Beijing-backed hackers breach ‘major telecommunications companies,’ authorities warn

The PRC has waged a successful cyber campaign against telecommunications networks since at least 2020, the federal agencies announced in a Tuesday press release.

“Exploiting these vulnerabilities has allowed them to establish broad infrastructure networks to exploit a wide range of public and private sector targets,” the release reads.

Along with Russia, China is one of the most lethal and dangerous actors in cyberspace. In a CrowdStrike report released last year, researchers said a threat group likely linked to China known as “LightBasin” has targeted global telecommunications companies since at least 2016.

CrowdStrike explained that in the past two years alone, at least 13 telecommunications groups were successfully compromised in breaches likely sponsored by China.

In August, hackers successfully breached telecom giant T-Mobile, stealing data from 40 million customers, the company said. Syniverse, a company used by major global telecommunications companies to route messages, also said last year that hackers had quietly exploited its network system for years.

The state-sponsored Chinese hackers appear to be exploiting open-source tools such as open router softwares and devices manufactured by companies such as Cisco, Fortinet and MikroTik, according to the advisory. Once those are exploited, cyber hackers gain a foothold, can scan IP addresses, and further exploit systems for data or breaches.

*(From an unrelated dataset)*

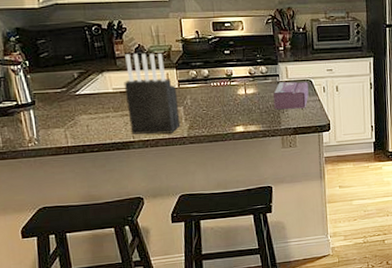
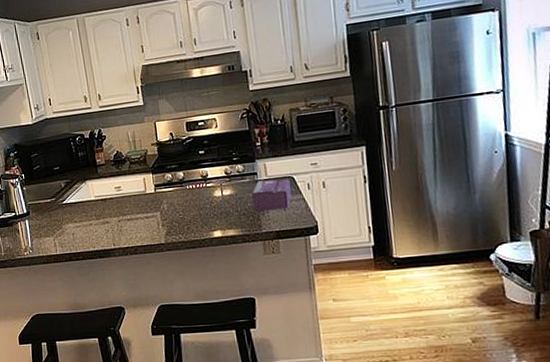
knife block: present [124,53,181,134] -> none [104,158,158,242]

Rob Joyce, the cybersecurity director at the NSA, said hackers were using telecommunication networks to scale up more sophisticated attacks in the cyber realm.

“To kick them out, we must understand the tradecraft and detect them beyond just initial access,” Joyce tweeted on Tuesday.

In the advisory, the federal agencies recommended several mitigation strategies to combat the cyber intrusions, including patching up systems as soon as possible, disabling unnecessary ports and protocols, and replacing outdated infrastructure.